Répondez : Le résultat serait [] et non une erreur d'index. Cela est dû au fait que nous essayons de récupérer la tranche et que nous ne spécifions que l'index de départ.

Réponses alarmantes :

  1. N'importe quelle erreur.

16. Veuillez indiquer quelques différences entre Python 2.x et 3.x ?

Réponse :

Il y a plus de changements/mises à jour en Python 3 qu'on ne peut en mentionner, mais voici les plus connus :

  1. Modification de la syntaxe d'impression.
  2. Modification du comportement de la division des nombres entiers. Par exemple, 3/2 = 1 en Python 2 contre 1,5 en Python 3.
  3. Introduction de l'Unicode et des classes à deux octets.
  4. Une nouvelle méthode "__contient__" pour l'objet de portée, qui permet de fixer le processus de recherche.
  5. Application de la nouvelle syntaxe pour soulever les exceptions ; c'est-à-dire que vous obtiendrez une erreur si vous n'entourez pas l'argument de l'exception de parenthèses.
  6. Dépréciation de la méthode .next(). Seule la fonction next reste.
  7. Une erreur de type est maintenant soulevée à juste titre chaque fois que deux types non ordonnés sont comparés.

Réponses alarmantes :

  1. Incapacité à identifier au moins 3,4 différences entre les deux versions (en particulier si vous interrogez une ressource expérimentée).
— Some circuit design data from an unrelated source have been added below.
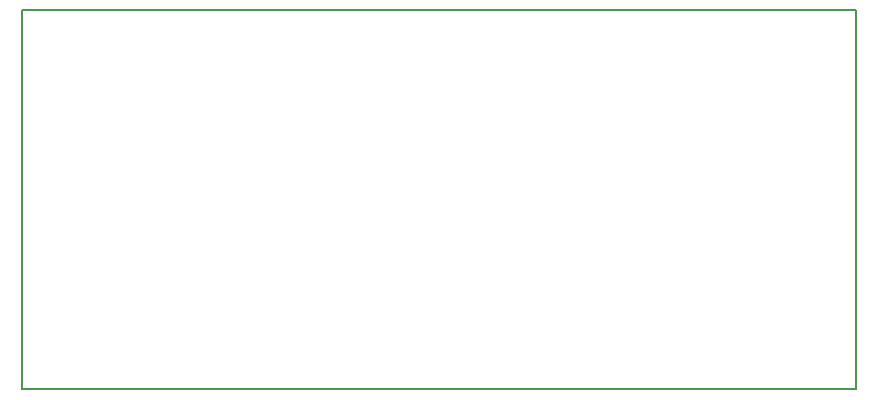
<source format=gbo>
G04 MADE WITH FRITZING*
G04 WWW.FRITZING.ORG*
G04 DOUBLE SIDED*
G04 HOLES PLATED*
G04 CONTOUR ON CENTER OF CONTOUR VECTOR*
%ASAXBY*%
%FSLAX23Y23*%
%MOIN*%
%OFA0B0*%
%SFA1.0B1.0*%
%ADD10R,2.788170X1.271580X2.772170X1.255580*%
%ADD11C,0.008000*%
%LNSILK0*%
G90*
G70*
G54D11*
X4Y1268D02*
X2784Y1268D01*
X2784Y4D01*
X4Y4D01*
X4Y1268D01*
D02*
G04 End of Silk0*
M02*
</source>
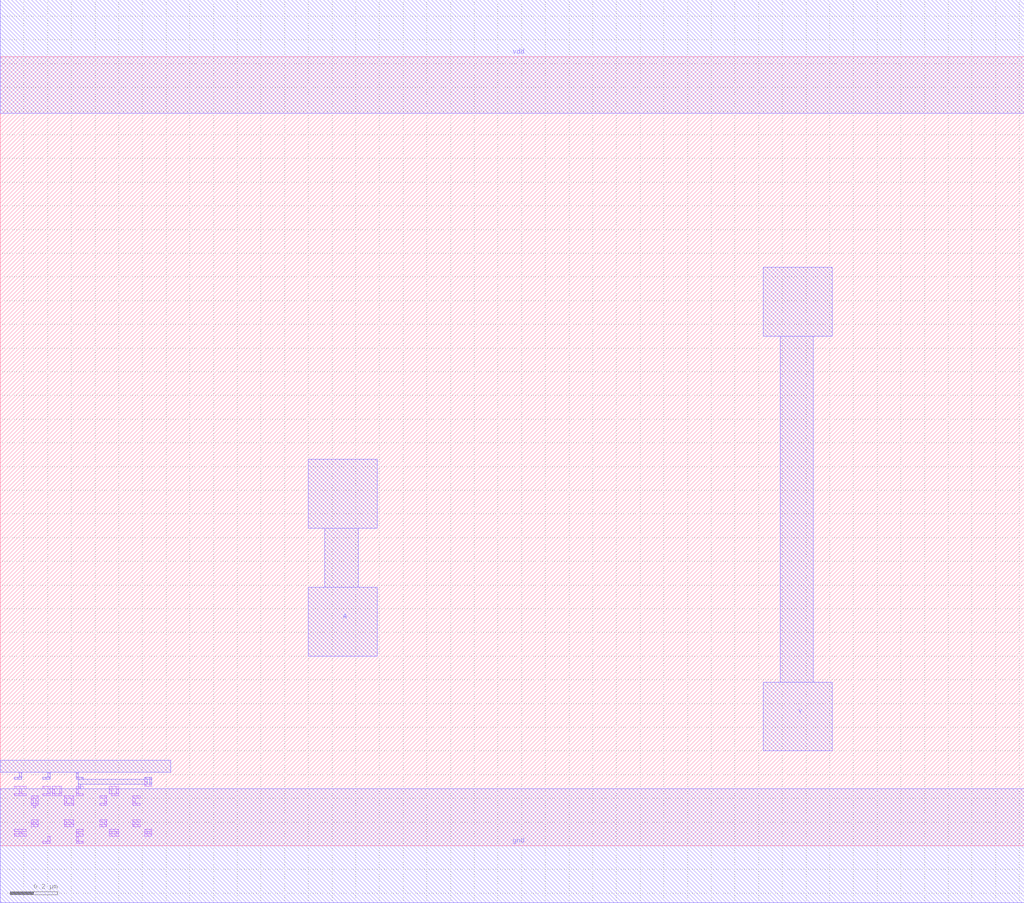
<source format=lef>
VERSION 5.7 ;
  NOWIREEXTENSIONATPIN ON ;
  DIVIDERCHAR "/" ;
  BUSBITCHARS "[]" ;
MACRO BUFX2
  CLASS CORE ;
  FOREIGN BUFX2 ;
  ORIGIN 0.000 0.000 ;
  SIZE 4.320 BY 3.330 ;
  SYMMETRY X Y R90 ;
  SITE unit ;
  PIN vdd
    DIRECTION INOUT ;
    USE POWER ;
    SHAPE ABUTMENT ;
    PORT
      LAYER met1 ;
        RECT 0.000 3.090 4.320 3.570 ;
    END
  END vdd
  PIN gnd
    DIRECTION INOUT ;
    USE GROUND ;
    SHAPE ABUTMENT ;
    PORT
      LAYER met1 ;
        RECT 0.000 0.310 0.720 0.360 ;
        RECT 0.080 0.290 0.090 0.310 ;
        RECT 0.200 0.290 0.210 0.310 ;
        RECT 0.060 0.280 0.090 0.290 ;
        RECT 0.180 0.280 0.210 0.290 ;
        RECT 0.320 0.290 0.330 0.310 ;
        RECT 0.320 0.280 0.350 0.290 ;
        RECT 0.610 0.280 0.640 0.290 ;
        RECT 0.330 0.260 0.620 0.280 ;
        RECT 0.630 0.260 0.640 0.280 ;
        RECT 0.330 0.240 0.340 0.260 ;
        RECT 0.000 -0.240 4.320 0.240 ;
    END
  END gnd
  PIN Y
    DIRECTION INOUT ;
    USE SIGNAL ;
    SHAPE ABUTMENT ;
    PORT
      LAYER met1 ;
        RECT 3.220 2.150 3.510 2.440 ;
        RECT 3.290 0.690 3.430 2.150 ;
        RECT 3.220 0.400 3.510 0.690 ;
    END
  END Y
  PIN A
    DIRECTION INOUT ;
    USE SIGNAL ;
    SHAPE ABUTMENT ;
    PORT
      LAYER met1 ;
        RECT 1.300 1.340 1.590 1.630 ;
        RECT 1.370 1.090 1.510 1.340 ;
        RECT 1.300 0.800 1.590 1.090 ;
    END
  END A
  OBS
      LAYER li1 ;
        RECT 0.080 0.290 0.090 0.310 ;
        RECT 0.200 0.290 0.210 0.310 ;
        RECT 0.060 0.280 0.090 0.290 ;
        RECT 0.180 0.280 0.210 0.290 ;
        RECT 0.320 0.290 0.330 0.310 ;
        RECT 0.320 0.280 0.350 0.290 ;
        RECT 0.610 0.280 0.640 0.290 ;
        RECT 0.610 0.260 0.620 0.280 ;
        RECT 0.630 0.260 0.640 0.280 ;
        RECT 0.610 0.250 0.640 0.260 ;
        RECT 0.060 0.240 0.110 0.250 ;
        RECT 0.180 0.240 0.210 0.250 ;
        RECT 0.080 0.220 0.090 0.240 ;
        RECT 0.200 0.220 0.210 0.240 ;
        RECT 0.060 0.210 0.110 0.220 ;
        RECT 0.180 0.210 0.210 0.220 ;
        RECT 0.220 0.240 0.260 0.250 ;
        RECT 0.220 0.220 0.230 0.240 ;
        RECT 0.250 0.220 0.260 0.240 ;
        RECT 0.220 0.210 0.260 0.220 ;
        RECT 0.320 0.240 0.350 0.250 ;
        RECT 0.460 0.240 0.500 0.250 ;
        RECT 0.320 0.220 0.330 0.240 ;
        RECT 0.460 0.220 0.470 0.240 ;
        RECT 0.490 0.220 0.500 0.240 ;
        RECT 0.320 0.210 0.350 0.220 ;
        RECT 0.470 0.210 0.500 0.220 ;
        RECT 0.130 0.200 0.160 0.210 ;
        RECT 0.130 0.180 0.140 0.200 ;
        RECT 0.150 0.180 0.160 0.200 ;
        RECT 0.130 0.170 0.160 0.180 ;
        RECT 0.270 0.200 0.310 0.210 ;
        RECT 0.420 0.200 0.450 0.210 ;
        RECT 0.270 0.180 0.280 0.200 ;
        RECT 0.300 0.180 0.310 0.200 ;
        RECT 0.440 0.180 0.450 0.200 ;
        RECT 0.270 0.170 0.310 0.180 ;
        RECT 0.420 0.170 0.450 0.180 ;
        RECT 0.560 0.200 0.590 0.210 ;
        RECT 0.560 0.180 0.570 0.200 ;
        RECT 0.560 0.170 0.590 0.180 ;
        RECT 0.140 0.160 0.150 0.170 ;
        RECT 0.130 0.100 0.160 0.110 ;
        RECT 0.130 0.090 0.140 0.100 ;
        RECT 0.150 0.090 0.160 0.100 ;
        RECT 0.130 0.080 0.160 0.090 ;
        RECT 0.270 0.100 0.310 0.110 ;
        RECT 0.420 0.100 0.450 0.110 ;
        RECT 0.270 0.090 0.280 0.100 ;
        RECT 0.300 0.090 0.310 0.100 ;
        RECT 0.440 0.090 0.450 0.100 ;
        RECT 0.270 0.080 0.310 0.090 ;
        RECT 0.420 0.080 0.450 0.090 ;
        RECT 0.560 0.100 0.590 0.110 ;
        RECT 0.560 0.090 0.570 0.100 ;
        RECT 0.560 0.080 0.590 0.090 ;
        RECT 0.060 0.060 0.110 0.070 ;
        RECT 0.320 0.060 0.350 0.070 ;
        RECT 0.460 0.060 0.500 0.070 ;
        RECT 0.080 0.050 0.090 0.060 ;
        RECT 0.320 0.050 0.330 0.060 ;
        RECT 0.460 0.050 0.470 0.060 ;
        RECT 0.490 0.050 0.500 0.060 ;
        RECT 0.060 0.040 0.110 0.050 ;
        RECT 0.320 0.040 0.350 0.050 ;
        RECT 0.460 0.040 0.500 0.050 ;
        RECT 0.610 0.060 0.640 0.070 ;
        RECT 0.610 0.050 0.620 0.060 ;
        RECT 0.630 0.050 0.640 0.060 ;
        RECT 0.610 0.040 0.640 0.050 ;
        RECT 0.200 0.020 0.210 0.040 ;
        RECT 0.180 0.010 0.210 0.020 ;
        RECT 0.320 0.020 0.330 0.040 ;
        RECT 0.320 0.010 0.350 0.020 ;
  END
END BUFX2
END LIBRARY


</source>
17. Quelles sont les raisons de ne pas aimer Python ?

Réponse :

Cette question est importante car elle fait réfléchir le/la candidat·e. Il n'y a pas d'unanimité concernant les réponses, mais un développeur Python expérimenté et impartial aura toujours quelque chose à dire. Si jamais Python ne plaît réellement pas à une personne, elle pourra vous expliquer avec véhémence ce qu'elle n'aime pas (ou comprendre ce que certaines personnes n'aiment pas) à propos du langage.

Voici quelques exemples de sujets qui pourraient être abordés par le/la candidat·e :

  1. La compatibilité avec Python 2 est un problème, alors que la version 3 a été publiée il y a plus de 10 ans.
  2. L'utilisation de l'espace pour définir les blocs.
  3. GIL.
  4. Dactylographie dynamique.

Réponses alarmantes :

  1. "Rien qui ne me vienne à l'esprit".

Le mot de la fin

Cette liste comprenait une série de questions faciles, délicates et difficiles. Elle devrait donc vous permettre d'évaluer astucieusement le niveau d'expérience de la plupart des candidats. Encore une fois, ne prenez pas la décision finale en vous basant sur le manque de familiarité d'une personne avec des choses triviales comme certaines limitations linguistiques ou syntaxiques, car elles ne sont pas difficiles à apprendre (Python est plus facile que PHP!). Ce que vous devez savoir, c'est s'ils sont capables ou non de distinguer le bien du mal, lorsqu'ils écrivent (ou conçoivent) le code de votre application. N'oubliez pas que l'une des meilleures façons d'évaluer les compétences du candidat pour votre projet est de procéder à une évaluation pratique de la programmation.